O pensamento marxista historicamente inspirou o surgimento de vários movimentos sociais e políticos de esquerda. Nas décadas de 60 e 70, alimentou ideologicamente os movimentos revolucionários de libertação nacional do chamado Terceiro Mundo, o que conhecemos como pensamento anticolonial. Uma combinação dessas duas correntes foi o que definiu o caminho de grande parte do pensamento de esquerda contemporâneo na Galiza.
Embora tenha passado muito tempo e as transformações vivenciadas pelo país sejam numerosas, várias premissas desses quadros teóricos acompanharam as sucessivas iterações da esquerda soberanista no desenho de suas estratégias. Especificamente, a forma de entender o Estado, excessivamente maniqueísta e funcionalista, julgo que continua tendo uma influência significativa sobre a esquerda galega.
Em primeiro lugar, um elemento consubstancial ao marxismo clássico tem sido entender o Estado como uma ‘coisa’ susceptível de ser possuída, e cuja orientação geral pode ser controlada por aqueles que conseguirem chegar ao seu topo. Desta perspetiva, a posse de um Estado próprio permitiria o seu uso. A sua ausência, segue-se, obrigaria ao seu padecimento. No entanto, longe de ser um objeto neutro sujeito a potencialmente diversos fins, o Estado em questão será sempre um Estado ‘capitalista’, na medida em que está obrigado a facilitar a acumulação de capital, manter o valor da moeda própria, continuar facilitando a exploração do trabalho assalariado, criar condições favoráveis para os capitais estrangeiros… Galego ou espanhol, esses são os seus compromissos fundamentais. Alterar a sua escala geográfica, por si só, revelar-se‑á incapaz de alterar a sua natureza ‘capitalista’.
Relacionar-se com o Estado apenas como um agente repressor perde perspetiva sobre as suas fissuras internas.
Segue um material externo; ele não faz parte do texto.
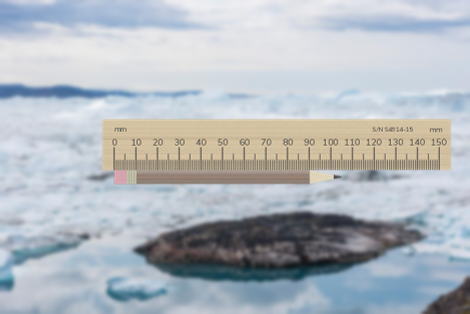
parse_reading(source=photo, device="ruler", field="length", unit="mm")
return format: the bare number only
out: 105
Não participar nelas permitirá que aqueles a quem nos opomos o façam
Em segundo lugar, o ênfase no antagonismo entre Galiza e Espanha tem limitado a compreensão das múltiplas escalas geográficas do Estado que nos governa. Tão Estado são os mais de trezentos municípios galegos e suas quatro diputaciones, quanto as regulamentações decididas em Madrid, Bruxelas, Estrasburgo ou Frankfurt. Em consequência, um imaginário político que divide as forças de esquerda que trabalham em e a partir da Galiza entre um polo ‘espanhol’ e outro nitidamente ‘galego’ prejudica as possibilidades de ação concertada por parte das forças políticas contrárias ao regime de dominação atual, ao mesmo tempo que desvaloriza a participação em escalas territoriais diferentes da sonhada para um futuro estado próprio. Onde quer que se decida sobre as nossas condições laborais, nossas infraestruturas ou nossa educação, é obrigatório estar.
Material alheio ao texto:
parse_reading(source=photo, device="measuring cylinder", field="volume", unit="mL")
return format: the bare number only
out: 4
Finalmente, existe uma marcada tendência em considerar o Estado primariamente como repressivo. Como Borxa Colmenero esclareceu em um artigo recente em Clara Corbelhe, a função eminentemente repressiva e controladora do Estado, seja próprio ou estrangeiro, não elimina sua função ativamente criadora de identidades, consensos e subjetividades. Ele não apenas cria a ‘espanholidade’, mas também, embora de uma forma que possamos rejeitar, a ‘galeguidade’. Por exemplo, nas eleições galegas de 2016, dentro do eleitorado que se autoidentificava como ‘nacionalista’, a força mais votada foi o PPdG. A partir do Estado, constrói-se uma ideia de galeguidade que pode não ser do nosso agrado, mas que funciona.
Em resumo, ao nos relacionarmos com o Estado como se fosse apenas um agente repressor, perdemos a perspectiva sobre suas fissuras internas. Não participar delas resultará naqueles a quem legitimamente nos opomos assumindo esse papel. Não se pode deixar nenhum espaço sem disputar.